* **BRIEF**
Every line in the data below that has the word "scroll" should be returned.

* **RAW DATA**
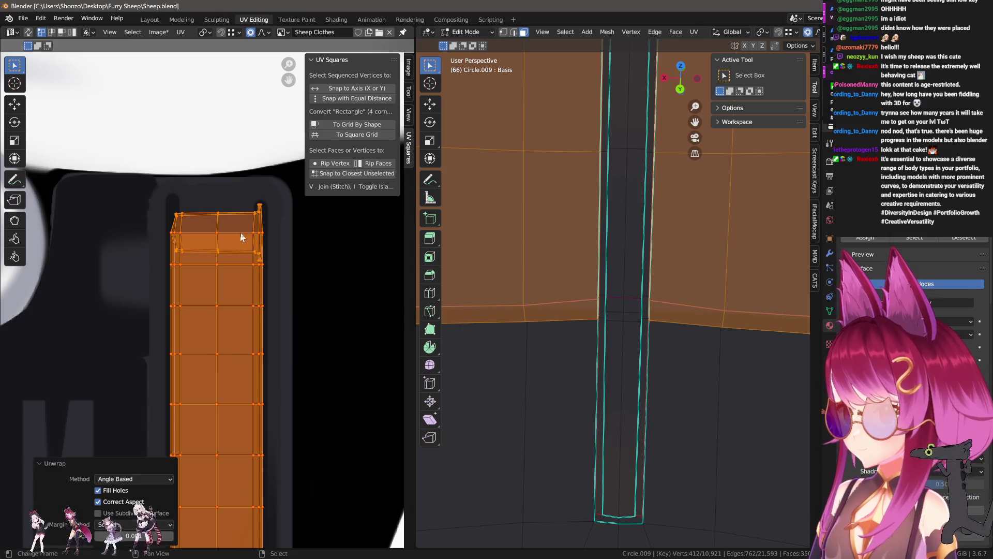
scroll(241, 238, up, 5)
key(alt+a)
scroll(68, 320, down, 2)
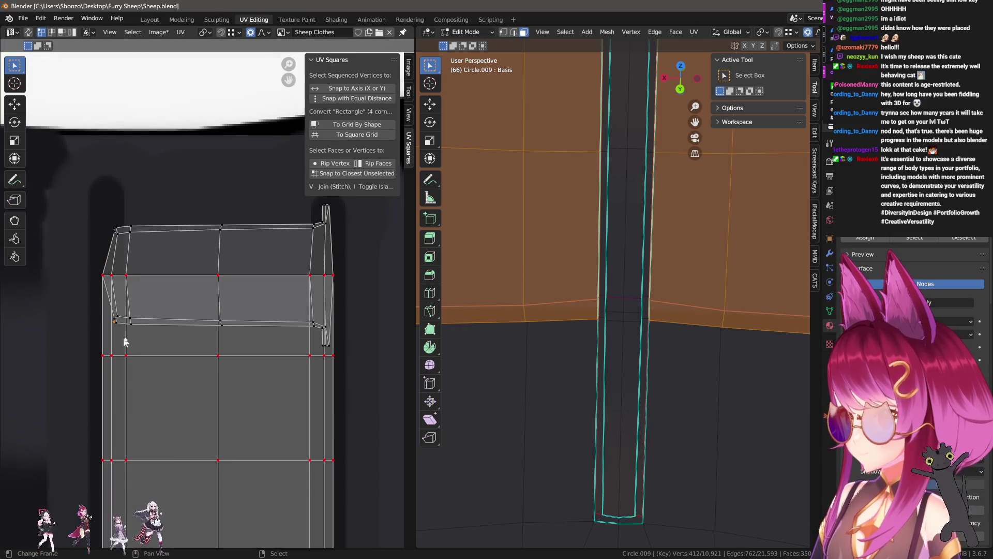
key(a)
key(alt+a)
key(c)
drag(129, 322, 311, 335)
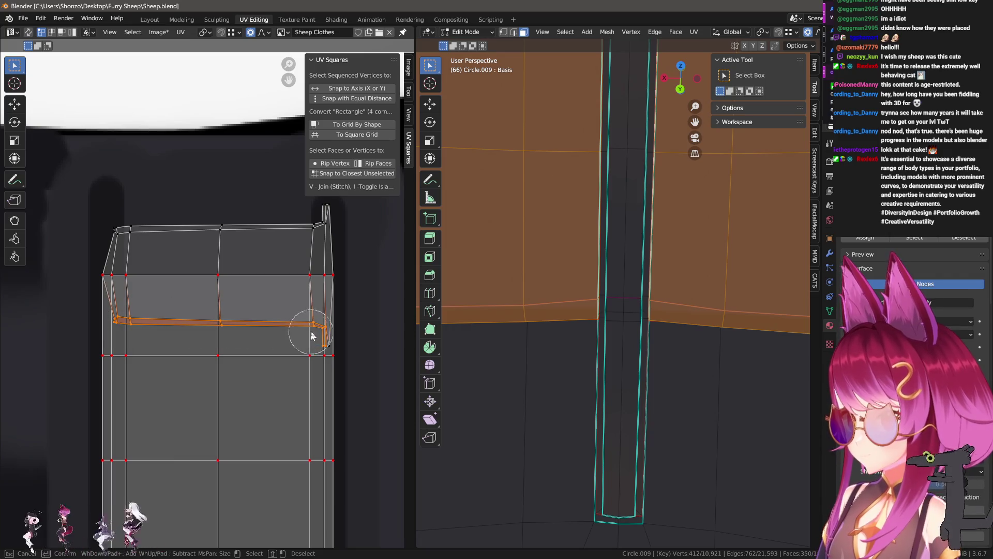
- Mirror the selected edge row on the vertical (Y) axis
key(ctrl+m)
key(y)
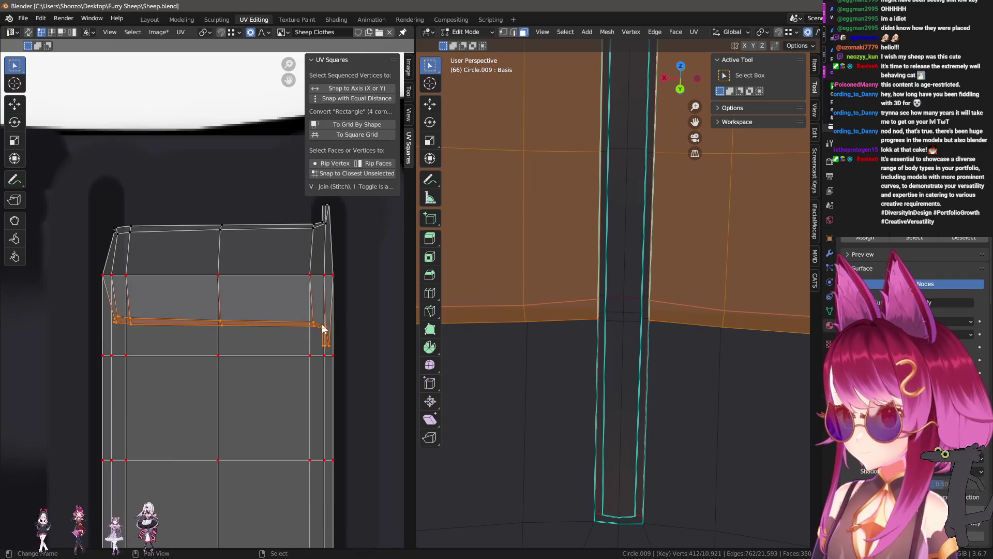
key(x)
key(y)
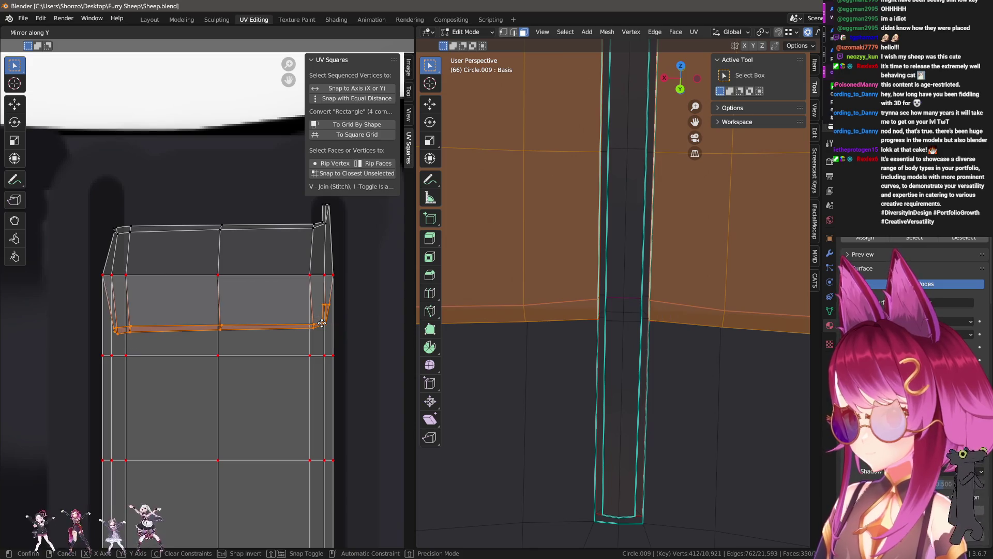
click(295, 329)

* **EXERCISE ANSWER**
scroll(241, 238, up, 5)
scroll(68, 320, down, 2)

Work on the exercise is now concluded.